Source texts of formatted documents
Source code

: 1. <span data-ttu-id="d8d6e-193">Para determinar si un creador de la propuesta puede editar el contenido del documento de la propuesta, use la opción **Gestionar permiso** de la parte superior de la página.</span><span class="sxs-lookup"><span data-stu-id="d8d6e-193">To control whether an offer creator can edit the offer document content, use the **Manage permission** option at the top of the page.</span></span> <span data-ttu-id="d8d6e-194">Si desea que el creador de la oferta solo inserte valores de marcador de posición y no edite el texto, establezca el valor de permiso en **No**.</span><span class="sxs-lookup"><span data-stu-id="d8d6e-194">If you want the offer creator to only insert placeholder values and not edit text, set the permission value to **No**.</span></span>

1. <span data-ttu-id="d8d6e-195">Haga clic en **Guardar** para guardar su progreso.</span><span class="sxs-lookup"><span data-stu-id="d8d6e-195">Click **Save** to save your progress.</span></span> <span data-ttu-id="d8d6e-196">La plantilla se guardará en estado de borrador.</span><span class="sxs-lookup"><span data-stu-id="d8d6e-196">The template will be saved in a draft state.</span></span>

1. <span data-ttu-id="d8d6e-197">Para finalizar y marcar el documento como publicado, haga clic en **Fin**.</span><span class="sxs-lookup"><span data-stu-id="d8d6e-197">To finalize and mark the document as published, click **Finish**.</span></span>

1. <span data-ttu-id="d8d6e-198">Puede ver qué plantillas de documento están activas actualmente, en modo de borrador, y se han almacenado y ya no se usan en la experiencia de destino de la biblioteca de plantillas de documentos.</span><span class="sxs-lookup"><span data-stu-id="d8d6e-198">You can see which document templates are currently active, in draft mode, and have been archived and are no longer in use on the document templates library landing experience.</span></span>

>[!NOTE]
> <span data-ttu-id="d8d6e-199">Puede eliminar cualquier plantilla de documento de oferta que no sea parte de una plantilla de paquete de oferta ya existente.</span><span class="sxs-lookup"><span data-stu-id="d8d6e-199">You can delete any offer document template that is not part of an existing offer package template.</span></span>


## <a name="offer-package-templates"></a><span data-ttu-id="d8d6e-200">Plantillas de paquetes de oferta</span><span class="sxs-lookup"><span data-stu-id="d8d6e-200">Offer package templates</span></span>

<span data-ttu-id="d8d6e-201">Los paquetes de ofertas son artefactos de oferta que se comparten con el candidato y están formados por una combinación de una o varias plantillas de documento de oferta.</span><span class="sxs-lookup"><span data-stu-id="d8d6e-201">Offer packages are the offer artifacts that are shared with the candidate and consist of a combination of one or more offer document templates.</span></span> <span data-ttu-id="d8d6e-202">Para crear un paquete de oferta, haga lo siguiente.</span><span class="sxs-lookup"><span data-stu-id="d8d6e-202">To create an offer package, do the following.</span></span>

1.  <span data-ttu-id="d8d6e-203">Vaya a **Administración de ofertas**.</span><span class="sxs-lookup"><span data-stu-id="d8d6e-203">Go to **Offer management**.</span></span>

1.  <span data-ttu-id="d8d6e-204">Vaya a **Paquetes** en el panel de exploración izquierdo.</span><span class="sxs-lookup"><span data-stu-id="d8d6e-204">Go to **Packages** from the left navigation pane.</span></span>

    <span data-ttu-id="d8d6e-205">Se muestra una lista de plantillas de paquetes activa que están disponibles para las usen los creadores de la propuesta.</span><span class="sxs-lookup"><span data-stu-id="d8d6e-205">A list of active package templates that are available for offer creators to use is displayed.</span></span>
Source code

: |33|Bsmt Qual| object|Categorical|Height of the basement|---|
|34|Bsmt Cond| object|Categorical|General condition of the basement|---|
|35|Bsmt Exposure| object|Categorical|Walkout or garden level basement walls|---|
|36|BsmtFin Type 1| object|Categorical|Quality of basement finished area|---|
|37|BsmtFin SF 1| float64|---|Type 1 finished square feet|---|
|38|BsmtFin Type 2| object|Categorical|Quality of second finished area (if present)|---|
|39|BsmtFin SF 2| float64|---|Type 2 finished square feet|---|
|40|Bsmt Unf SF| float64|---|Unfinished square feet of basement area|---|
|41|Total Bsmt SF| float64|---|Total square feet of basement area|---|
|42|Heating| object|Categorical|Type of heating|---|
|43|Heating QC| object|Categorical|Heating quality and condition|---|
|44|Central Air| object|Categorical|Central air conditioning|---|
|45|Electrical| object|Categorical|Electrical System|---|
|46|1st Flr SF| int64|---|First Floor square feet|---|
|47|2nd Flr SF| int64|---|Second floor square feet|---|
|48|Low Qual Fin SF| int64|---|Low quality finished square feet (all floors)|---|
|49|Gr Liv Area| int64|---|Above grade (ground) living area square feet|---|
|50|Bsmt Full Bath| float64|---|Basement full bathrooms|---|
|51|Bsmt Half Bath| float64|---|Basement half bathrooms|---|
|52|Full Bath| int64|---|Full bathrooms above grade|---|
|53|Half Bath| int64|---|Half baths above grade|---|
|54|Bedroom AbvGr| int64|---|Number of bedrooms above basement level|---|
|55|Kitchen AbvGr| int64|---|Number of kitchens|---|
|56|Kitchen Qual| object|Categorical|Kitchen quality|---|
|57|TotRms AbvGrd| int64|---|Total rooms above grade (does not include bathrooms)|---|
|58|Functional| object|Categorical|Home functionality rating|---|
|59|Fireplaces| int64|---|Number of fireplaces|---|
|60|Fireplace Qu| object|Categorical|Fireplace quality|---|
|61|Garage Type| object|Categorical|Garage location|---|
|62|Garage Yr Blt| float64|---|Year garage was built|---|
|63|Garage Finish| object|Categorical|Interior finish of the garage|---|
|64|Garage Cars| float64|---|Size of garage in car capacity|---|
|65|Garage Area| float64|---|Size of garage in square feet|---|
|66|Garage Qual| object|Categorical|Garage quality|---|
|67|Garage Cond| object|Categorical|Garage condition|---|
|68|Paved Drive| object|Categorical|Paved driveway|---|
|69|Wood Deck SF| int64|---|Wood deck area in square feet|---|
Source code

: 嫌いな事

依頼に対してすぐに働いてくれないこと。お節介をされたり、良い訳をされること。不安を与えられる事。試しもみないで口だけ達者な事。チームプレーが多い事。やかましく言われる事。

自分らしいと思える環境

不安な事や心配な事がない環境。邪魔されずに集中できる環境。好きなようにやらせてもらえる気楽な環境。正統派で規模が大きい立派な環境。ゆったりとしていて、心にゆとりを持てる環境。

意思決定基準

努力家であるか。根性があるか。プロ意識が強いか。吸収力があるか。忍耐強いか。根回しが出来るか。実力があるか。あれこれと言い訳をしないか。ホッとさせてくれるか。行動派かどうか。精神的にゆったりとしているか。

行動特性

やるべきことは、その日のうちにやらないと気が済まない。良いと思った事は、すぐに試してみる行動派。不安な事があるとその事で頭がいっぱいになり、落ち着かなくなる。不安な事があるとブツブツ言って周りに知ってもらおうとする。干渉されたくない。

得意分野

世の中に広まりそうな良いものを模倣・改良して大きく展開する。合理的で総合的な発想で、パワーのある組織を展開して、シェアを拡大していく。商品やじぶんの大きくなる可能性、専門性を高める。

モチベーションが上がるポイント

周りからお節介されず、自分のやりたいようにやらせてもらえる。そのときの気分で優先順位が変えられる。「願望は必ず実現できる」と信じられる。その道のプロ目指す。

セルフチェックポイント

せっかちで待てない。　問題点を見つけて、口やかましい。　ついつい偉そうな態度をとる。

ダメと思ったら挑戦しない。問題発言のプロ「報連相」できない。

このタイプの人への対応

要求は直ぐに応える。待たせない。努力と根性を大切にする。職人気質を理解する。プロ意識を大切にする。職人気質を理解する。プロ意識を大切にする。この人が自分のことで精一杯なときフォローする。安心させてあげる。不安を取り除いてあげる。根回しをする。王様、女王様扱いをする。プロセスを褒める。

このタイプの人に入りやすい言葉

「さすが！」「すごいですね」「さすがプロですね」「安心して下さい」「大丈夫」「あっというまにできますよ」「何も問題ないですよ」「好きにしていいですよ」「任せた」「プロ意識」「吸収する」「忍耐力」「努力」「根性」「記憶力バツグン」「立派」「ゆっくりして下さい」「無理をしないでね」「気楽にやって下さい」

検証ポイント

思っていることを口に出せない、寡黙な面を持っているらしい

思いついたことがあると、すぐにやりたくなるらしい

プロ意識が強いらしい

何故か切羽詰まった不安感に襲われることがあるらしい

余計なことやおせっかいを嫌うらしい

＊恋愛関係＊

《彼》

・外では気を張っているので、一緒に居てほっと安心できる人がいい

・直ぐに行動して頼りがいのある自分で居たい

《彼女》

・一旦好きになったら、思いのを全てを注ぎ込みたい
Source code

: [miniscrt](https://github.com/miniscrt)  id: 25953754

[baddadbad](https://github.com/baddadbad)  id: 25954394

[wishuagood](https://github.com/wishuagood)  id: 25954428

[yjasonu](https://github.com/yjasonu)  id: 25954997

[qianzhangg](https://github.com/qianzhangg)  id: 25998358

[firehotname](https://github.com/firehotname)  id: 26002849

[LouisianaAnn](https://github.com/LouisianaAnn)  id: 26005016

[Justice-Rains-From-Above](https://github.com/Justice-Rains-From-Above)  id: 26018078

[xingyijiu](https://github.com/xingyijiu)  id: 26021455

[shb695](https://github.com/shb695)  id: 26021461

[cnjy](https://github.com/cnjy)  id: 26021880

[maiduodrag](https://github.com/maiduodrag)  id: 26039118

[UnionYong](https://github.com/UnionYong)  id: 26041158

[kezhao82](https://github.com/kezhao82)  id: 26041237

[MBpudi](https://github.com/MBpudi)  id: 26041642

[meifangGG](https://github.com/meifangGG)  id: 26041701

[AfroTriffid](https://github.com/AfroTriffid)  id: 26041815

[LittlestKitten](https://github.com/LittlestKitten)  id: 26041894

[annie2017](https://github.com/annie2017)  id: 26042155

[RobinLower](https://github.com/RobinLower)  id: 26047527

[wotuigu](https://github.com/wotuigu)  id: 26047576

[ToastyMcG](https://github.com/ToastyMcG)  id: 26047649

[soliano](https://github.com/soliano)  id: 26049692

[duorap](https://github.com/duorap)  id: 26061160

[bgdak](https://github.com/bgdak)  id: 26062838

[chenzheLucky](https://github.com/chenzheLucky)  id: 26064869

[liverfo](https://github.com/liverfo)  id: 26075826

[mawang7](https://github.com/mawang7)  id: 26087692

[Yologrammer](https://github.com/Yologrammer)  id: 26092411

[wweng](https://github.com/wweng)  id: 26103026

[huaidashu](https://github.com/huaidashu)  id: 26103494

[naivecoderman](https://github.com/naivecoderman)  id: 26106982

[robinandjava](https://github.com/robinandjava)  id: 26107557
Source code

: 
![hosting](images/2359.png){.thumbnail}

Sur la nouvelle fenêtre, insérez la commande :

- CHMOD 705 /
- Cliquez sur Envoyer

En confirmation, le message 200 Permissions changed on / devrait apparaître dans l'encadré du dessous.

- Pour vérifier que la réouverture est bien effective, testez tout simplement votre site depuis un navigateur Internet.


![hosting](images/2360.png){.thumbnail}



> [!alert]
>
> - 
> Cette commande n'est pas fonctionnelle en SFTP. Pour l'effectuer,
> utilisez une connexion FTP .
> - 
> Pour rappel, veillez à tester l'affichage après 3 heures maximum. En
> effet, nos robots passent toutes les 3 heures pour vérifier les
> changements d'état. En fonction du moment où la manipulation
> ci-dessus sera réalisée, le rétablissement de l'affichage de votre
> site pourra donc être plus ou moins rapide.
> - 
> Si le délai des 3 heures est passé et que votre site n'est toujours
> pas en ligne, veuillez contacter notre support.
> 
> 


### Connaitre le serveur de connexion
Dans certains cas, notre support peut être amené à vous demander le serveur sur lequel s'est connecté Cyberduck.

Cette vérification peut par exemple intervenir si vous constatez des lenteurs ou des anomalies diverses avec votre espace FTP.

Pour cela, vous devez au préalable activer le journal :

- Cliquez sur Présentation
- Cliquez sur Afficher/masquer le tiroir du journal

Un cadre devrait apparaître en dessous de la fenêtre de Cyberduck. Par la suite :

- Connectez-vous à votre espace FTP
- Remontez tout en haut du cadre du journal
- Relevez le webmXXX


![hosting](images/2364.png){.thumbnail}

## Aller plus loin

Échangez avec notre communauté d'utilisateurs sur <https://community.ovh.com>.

## Task prompt
Look above for the line that contains "Cette vérification peut". Starting there, transcribe every line exactly until you have copied the line that contains "- Cliquez sur Afficher/masquer".

## Output of the task
Cette vérification peut par exemple intervenir si vous constatez des lenteurs ou des anomalies diverses avec votre espace FTP.

Pour cela, vous devez au préalable activer le journal :

- Cliquez sur Présentation
- Cliquez sur Afficher/masquer le tiroir du journal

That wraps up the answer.